Another and perhaps a little bit overlooked thing is the psychological support for these patients. I think we are sort of short of psychologists many places, but imagine getting a diagnosis when you are 26 and you are in the middle of your education, planning to get children and family, and then all of a sudden, you're hit by a genetic disease. This is really a big crisis for a person, and I think in many, we are disregarding how big this crisis is. And we are here at our place doing now a study with our crisis psychologists where we map patients’ well-being psychologically, and then we offer them group cognitive therapy for 3 years or we follow them for 3 years. And hopefully we will be able to know exactly whether this is any help for the patients.

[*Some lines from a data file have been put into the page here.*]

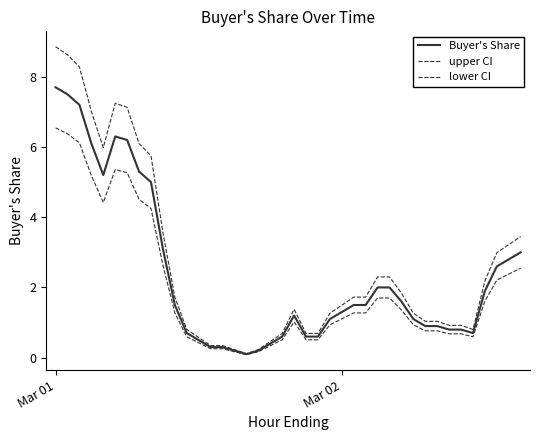

True or false: lower CI and upper CI cross at least once.

False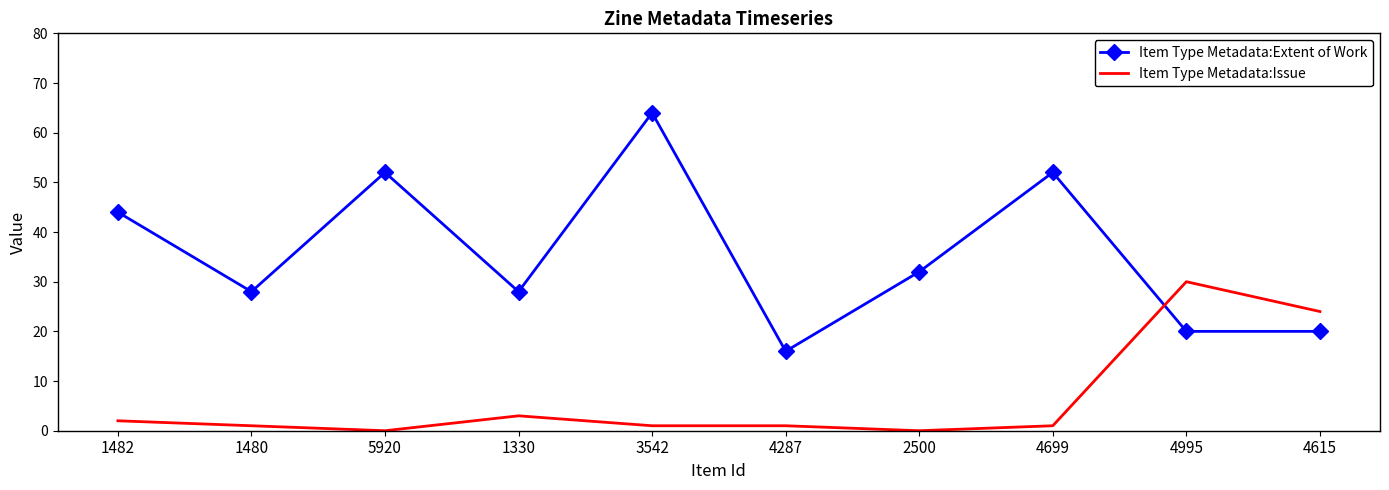

At 1480, list the series in order from smallest to largest.

Item Type Metadata:Issue, Item Type Metadata:Extent of Work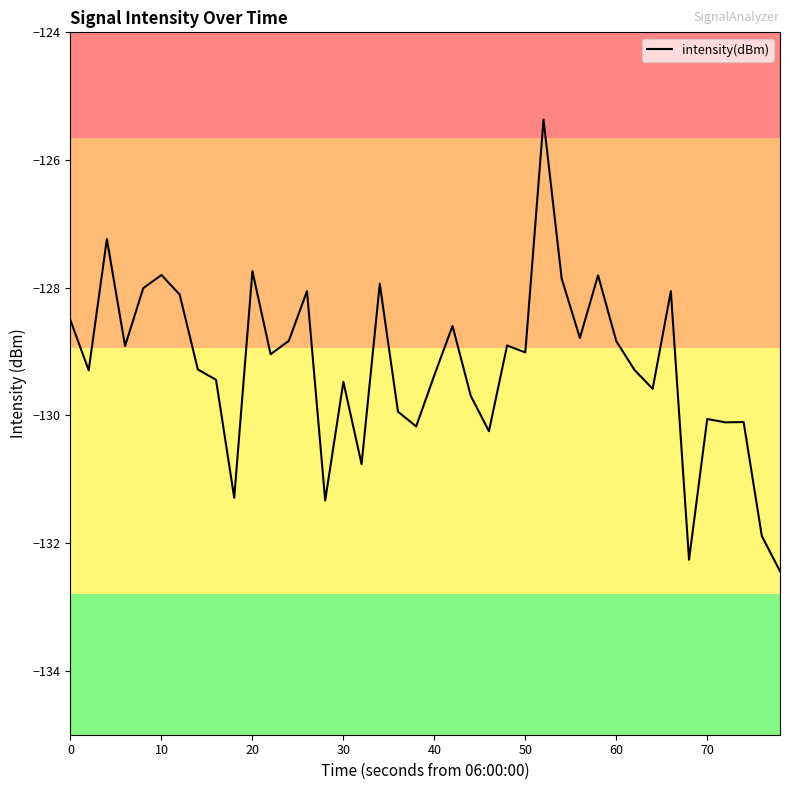

What is the smallest value displayed?

-132.4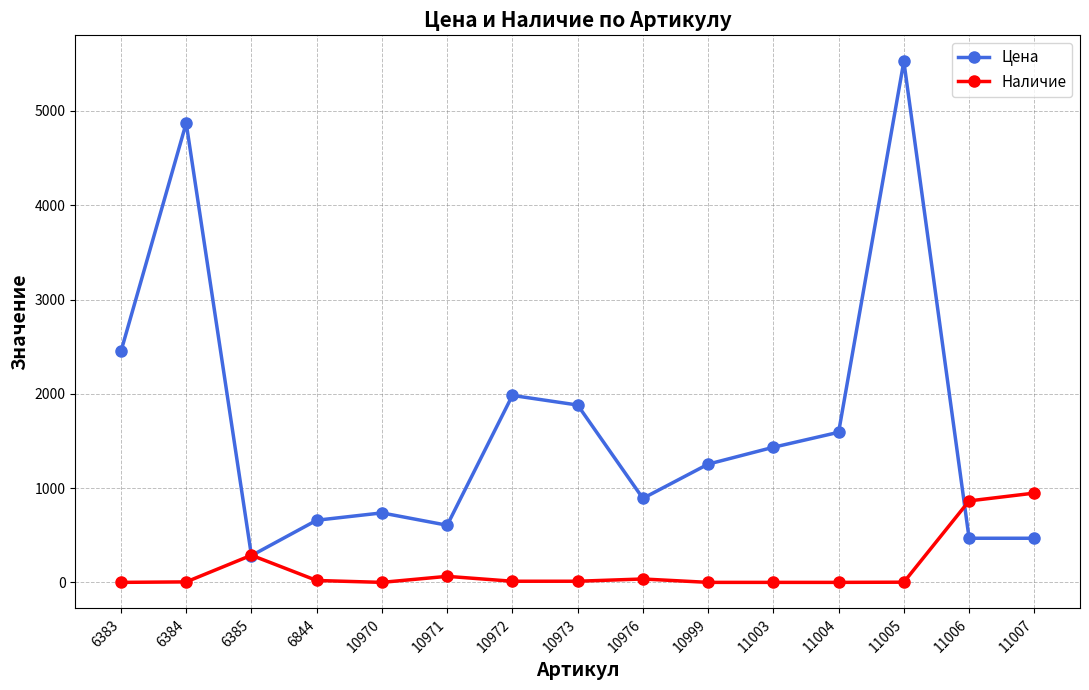

At which category does Цена reach its first local peak?

6384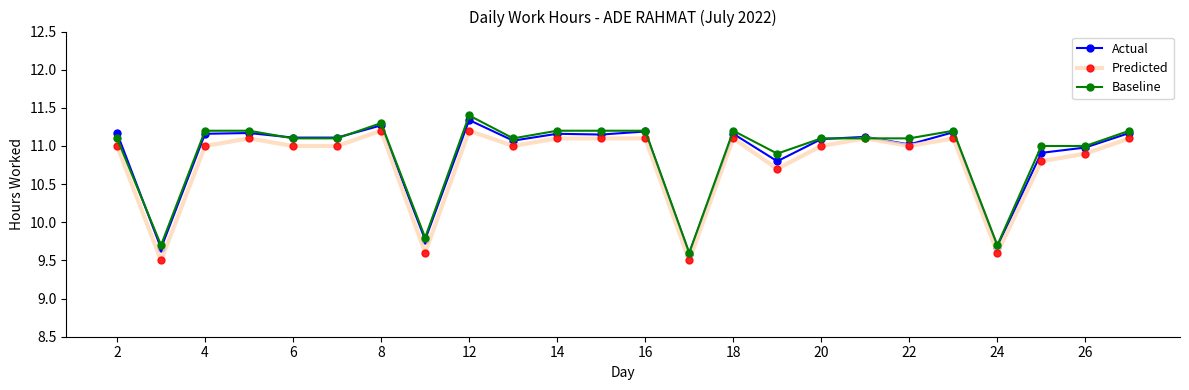

True or false: Actual has more than 1 interior local peaks.

True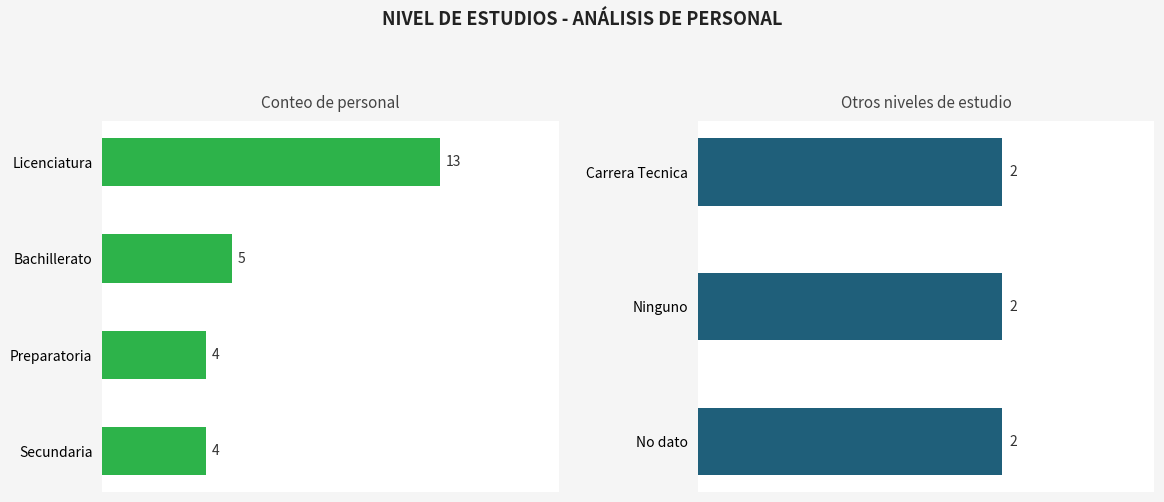

Is it true that the value at Bachillerato is 8?

False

Otherwise, obviously, patients, like other patients with muscle wasting diseases, are in need of help in assistive devices for walking, also help if they need a wheelchair. When should you go into a wheelchair? You shouldn’t try and fight and fight and fight as long as you can. When you start falling too much, this is probably the time when you should consider going into a wheelchair.
Genetic counseling is quite easy, in most cases, for these patients. It's a recessive disease, and if your partner is not related, the likelihood of you passing this on to your children is very small, except maybe if you live in Scandinavia, where the carrier frequency is 1 in 150. There, you could consider testing your spouse. But otherwise, it would not be a great concern.
Hopefully, you can use some of these tips in your own clinical practice and thank you for listening.